When I stepped off the Holliston Rail Trail and into the Wenakeening Woods, Mother Nature gave no hints that my stable Facebook-Snap Chat-Instagram-world was about to be held in temporary suspension. It was probably the same anxiety the Donner Party felt when the leader said “fear not brave souls, we can make it over these hills!”Anybody hungry for BBQ?
It was the silence in the Wenakeening Woods that should have told me everything was about to go wrong.
There are four marked paths in the Wenakeening Woods: red, yellow, blue and a hybrid path marked both yellow and blue.
And so I’m now on my third lap and second hour of the hybrid trail and I have no idea how to get home. I’ll confess a small bit of panic has set-in. Most wilderness trails have maps within the trails posted for all to see that outline the routes. Always on these maps is a big star that indicates “YOU ARE HERE.”
In the Wenakeening Woods there are no such maps. And it’s been a great while since I’ve seen another hiker. I’m hoping a mountain biker with a bike-mounted GPS installed smart phone will approach and I can ask for directions.
I decided I’d play it cool if such a biker approaches. I’ll just be like “Hey nice bike! You ride well! By the way, where the holy Hell are we? Better still, how do I get home!” But no such bikers have approached.
I do know this–when I entered Wenakeening Woods, I entered from the yellow trail. So that’s what I need to find. I see markings ahead for the red trail. No, that won’t help. Still walking. I see markings for just the blue trail. No, that won’t help either. Then a split marking! Two little upside-down “L’s”, one colored blue (not that way) and one colored yellow.

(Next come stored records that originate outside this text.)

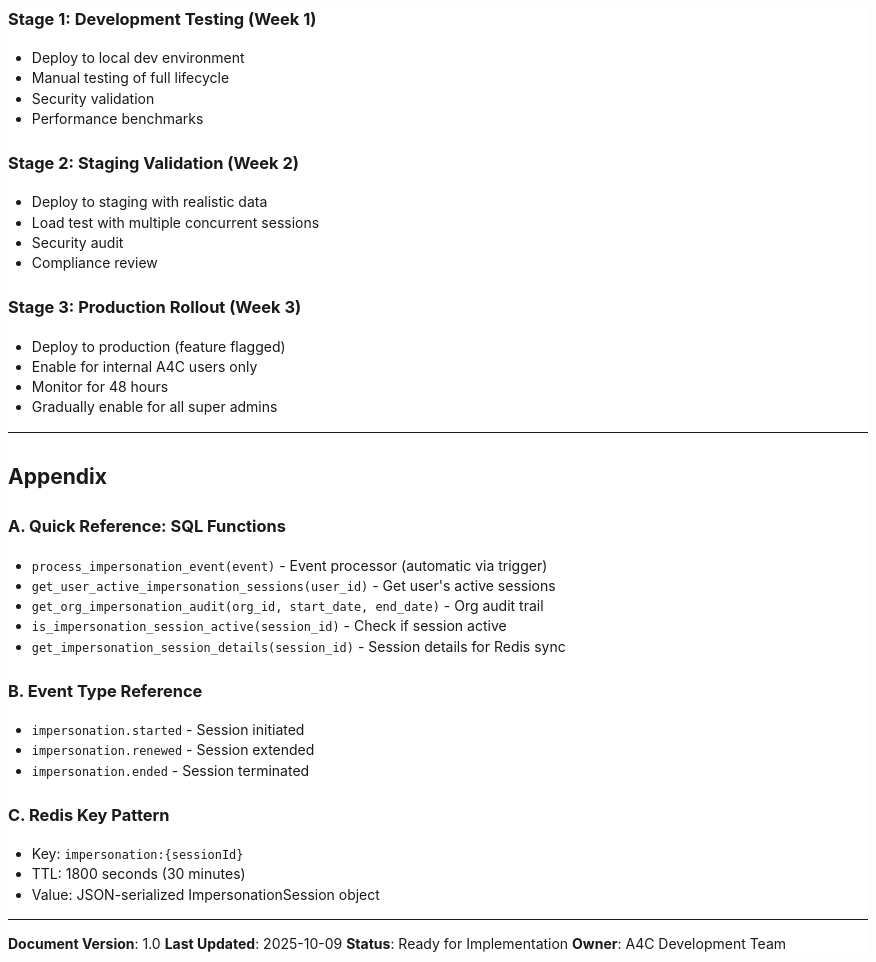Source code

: ### Stage 1: Development Testing (Week 1)
- Deploy to local dev environment
- Manual testing of full lifecycle
- Security validation
- Performance benchmarks

### Stage 2: Staging Validation (Week 2)
- Deploy to staging with realistic data
- Load test with multiple concurrent sessions
- Security audit
- Compliance review

### Stage 3: Production Rollout (Week 3)
- Deploy to production (feature flagged)
- Enable for internal A4C users only
- Monitor for 48 hours
- Gradually enable for all super admins

---

## Appendix

### A. Quick Reference: SQL Functions

- `process_impersonation_event(event)` - Event processor (automatic via trigger)
- `get_user_active_impersonation_sessions(user_id)` - Get user's active sessions
- `get_org_impersonation_audit(org_id, start_date, end_date)` - Org audit trail
- `is_impersonation_session_active(session_id)` - Check if session active
- `get_impersonation_session_details(session_id)` - Session details for Redis sync

### B. Event Type Reference

- `impersonation.started` - Session initiated
- `impersonation.renewed` - Session extended
- `impersonation.ended` - Session terminated

### C. Redis Key Pattern

- Key: `impersonation:{sessionId}`
- TTL: 1800 seconds (30 minutes)
- Value: JSON-serialized ImpersonationSession object

---

**Document Version**: 1.0
**Last Updated**: 2025-10-09
**Status**: Ready for Implementation
**Owner**: A4C Development Team
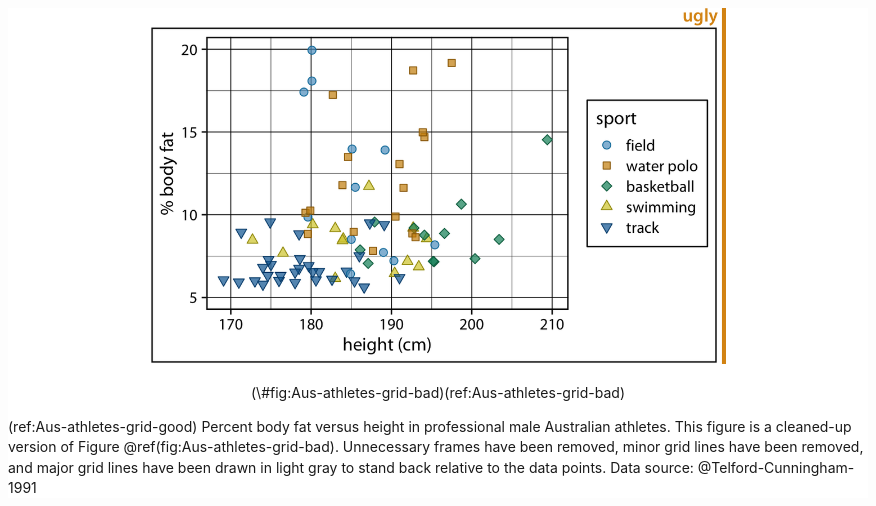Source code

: <div class="figure" style="text-align: center">
<img src="balance_data_context_files/figure-html/Aus-athletes-grid-bad-1.png" alt="(ref:Aus-athletes-grid-bad)" width="576" />
<p class="caption">(\#fig:Aus-athletes-grid-bad)(ref:Aus-athletes-grid-bad)</p>
</div>

(ref:Aus-athletes-grid-good) Percent body fat versus height in professional male Australian athletes. This figure is a cleaned-up version of Figure \@ref(fig:Aus-athletes-grid-bad). Unnecessary frames have been removed, minor grid lines have been removed, and major grid lines have been drawn in light gray to stand back relative to the data points. Data source: @Telford-Cunningham-1991

<div class="figure" style="text-align: center">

I followed the yellow “L” which ultimately led me to the solid yellow trail and then, finally, to a small rest stop and wooden bench. I wanted to sit but feared breaking the bench under my weight. The bench looked as if it had been resting there since the time of Moses and the great flood. And so I pressed on, finally exiting the woods.
The feeling of relief was overwhelming–like the Hobbits as they exited the Mines of Moria. Only this was real, and I’m too tall to be a Hobbit.